How staining works

What causes it? How to get rid of it?

Intan Nobury


Aug 27, 16

2 min read

There are numerous internal and external factors that can contribute to the staining of our enamel. Some of which are beyond our control – where others are created by our habits and indulgence.

Intrinsic (Internal)

Certain facets of our upbringing can add to the internal staining of our teeth. This includes the absorption of fluoride at a young age, certain medications taken through your childhood as well as trauma to your permanent tooth.

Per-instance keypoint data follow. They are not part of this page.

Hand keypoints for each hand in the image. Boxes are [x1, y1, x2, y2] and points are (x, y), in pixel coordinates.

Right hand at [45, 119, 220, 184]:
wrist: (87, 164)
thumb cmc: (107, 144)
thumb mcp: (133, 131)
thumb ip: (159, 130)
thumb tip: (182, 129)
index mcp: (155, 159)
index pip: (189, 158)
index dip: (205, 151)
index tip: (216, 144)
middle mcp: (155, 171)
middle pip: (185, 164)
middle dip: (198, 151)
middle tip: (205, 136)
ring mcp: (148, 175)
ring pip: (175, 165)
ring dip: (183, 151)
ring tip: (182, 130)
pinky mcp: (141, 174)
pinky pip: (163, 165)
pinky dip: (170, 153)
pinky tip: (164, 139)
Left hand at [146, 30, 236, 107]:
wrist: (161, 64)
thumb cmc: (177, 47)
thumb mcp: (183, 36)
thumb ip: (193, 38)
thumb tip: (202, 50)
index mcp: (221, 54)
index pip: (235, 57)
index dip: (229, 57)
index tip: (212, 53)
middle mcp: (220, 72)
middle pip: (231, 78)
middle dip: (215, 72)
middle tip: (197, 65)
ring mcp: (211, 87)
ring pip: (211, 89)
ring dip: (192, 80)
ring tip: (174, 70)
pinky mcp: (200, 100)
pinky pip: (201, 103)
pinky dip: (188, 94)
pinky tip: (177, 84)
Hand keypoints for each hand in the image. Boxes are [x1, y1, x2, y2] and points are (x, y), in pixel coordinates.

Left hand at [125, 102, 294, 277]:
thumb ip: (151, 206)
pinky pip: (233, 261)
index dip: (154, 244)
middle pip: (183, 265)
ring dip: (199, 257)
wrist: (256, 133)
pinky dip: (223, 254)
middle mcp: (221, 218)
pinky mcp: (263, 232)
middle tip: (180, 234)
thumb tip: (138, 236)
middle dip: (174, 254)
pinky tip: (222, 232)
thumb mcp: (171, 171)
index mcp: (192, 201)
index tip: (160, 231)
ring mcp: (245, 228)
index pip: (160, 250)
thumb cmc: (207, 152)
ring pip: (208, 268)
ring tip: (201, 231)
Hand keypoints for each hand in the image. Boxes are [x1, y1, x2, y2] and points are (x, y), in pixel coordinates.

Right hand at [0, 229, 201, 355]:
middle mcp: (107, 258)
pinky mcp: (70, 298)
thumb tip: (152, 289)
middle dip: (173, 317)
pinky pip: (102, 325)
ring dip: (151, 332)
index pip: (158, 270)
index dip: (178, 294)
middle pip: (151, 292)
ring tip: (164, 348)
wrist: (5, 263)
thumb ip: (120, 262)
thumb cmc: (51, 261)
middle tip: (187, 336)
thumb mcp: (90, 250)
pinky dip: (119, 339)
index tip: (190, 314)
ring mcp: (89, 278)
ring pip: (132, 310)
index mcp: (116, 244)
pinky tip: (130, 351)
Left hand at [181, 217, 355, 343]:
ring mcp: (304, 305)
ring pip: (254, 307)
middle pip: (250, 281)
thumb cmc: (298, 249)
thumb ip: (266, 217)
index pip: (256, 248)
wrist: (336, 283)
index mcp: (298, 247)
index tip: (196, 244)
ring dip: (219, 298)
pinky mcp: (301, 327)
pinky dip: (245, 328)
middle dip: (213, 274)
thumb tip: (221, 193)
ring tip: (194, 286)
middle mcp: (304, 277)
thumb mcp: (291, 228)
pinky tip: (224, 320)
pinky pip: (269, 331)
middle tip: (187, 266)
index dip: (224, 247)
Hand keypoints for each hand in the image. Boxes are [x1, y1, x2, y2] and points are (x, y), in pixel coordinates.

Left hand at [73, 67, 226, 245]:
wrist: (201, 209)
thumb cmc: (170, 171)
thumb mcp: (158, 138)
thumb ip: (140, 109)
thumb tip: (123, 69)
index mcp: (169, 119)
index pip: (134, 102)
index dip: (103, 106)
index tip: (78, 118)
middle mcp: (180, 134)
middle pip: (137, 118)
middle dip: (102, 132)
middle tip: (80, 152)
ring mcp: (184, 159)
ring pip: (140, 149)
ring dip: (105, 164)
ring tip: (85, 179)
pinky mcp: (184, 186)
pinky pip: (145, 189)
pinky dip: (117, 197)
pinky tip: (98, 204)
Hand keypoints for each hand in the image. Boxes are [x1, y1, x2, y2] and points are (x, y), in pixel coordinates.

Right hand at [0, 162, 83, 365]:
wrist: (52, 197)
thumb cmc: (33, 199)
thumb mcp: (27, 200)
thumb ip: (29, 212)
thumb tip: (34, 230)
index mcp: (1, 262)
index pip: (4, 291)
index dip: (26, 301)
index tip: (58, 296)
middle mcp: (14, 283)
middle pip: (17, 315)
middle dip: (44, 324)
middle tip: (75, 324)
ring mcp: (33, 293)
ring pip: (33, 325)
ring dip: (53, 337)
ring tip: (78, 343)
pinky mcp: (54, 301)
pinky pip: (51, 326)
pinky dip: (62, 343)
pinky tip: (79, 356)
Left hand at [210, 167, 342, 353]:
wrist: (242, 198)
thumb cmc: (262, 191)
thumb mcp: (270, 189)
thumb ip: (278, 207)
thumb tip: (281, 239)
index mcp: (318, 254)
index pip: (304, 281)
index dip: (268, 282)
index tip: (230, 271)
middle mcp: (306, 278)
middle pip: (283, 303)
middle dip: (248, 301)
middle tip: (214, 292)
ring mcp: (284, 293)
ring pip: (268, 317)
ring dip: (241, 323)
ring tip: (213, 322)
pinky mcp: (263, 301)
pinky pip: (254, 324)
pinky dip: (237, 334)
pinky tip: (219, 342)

Intrinsic loss is when the inner structure of the tooth has been stained.

Extrinsic (External)

There’s no doubt that we all love to indulge in the pleasures of food and beverages but certain consumption can have an impact on the brightness of our smile.

This includes:

  • Coffee
  • Tea
  • Red Wine (cue sad violin)
  • Coloured drinks/ soft drinks
  • Food with immense colouring
  • Acidic fruits

Other external causes include poor dental hygiene (producing cavities and tooth decay), smoking, diseases that require chemotherapy and radiation therapy. Extrinsic loss is when the surface of the enamel has been damaged.

How can I prevent tooth discoloration?

The best preventative action is by improving your overall dental hygiene through regular and consistent brushing, flossing and rinsing. Upholding your six-monthly dental clean and check-ups is essential to conserving your pearly whites (and making sure they stay white!).

What might help?

  • Avoiding foods and beverages that stain teeth
  • Drinking through a straw
  • Investing in composite or porcelain veneers
  • Undertaking whitening treatments (either in-chair or with a personalized take home whitening kit)

Written By

Intan Nobury

An appreciator of art, novels and high intensity sports. With a passion for work and a dangerous addiction to tea.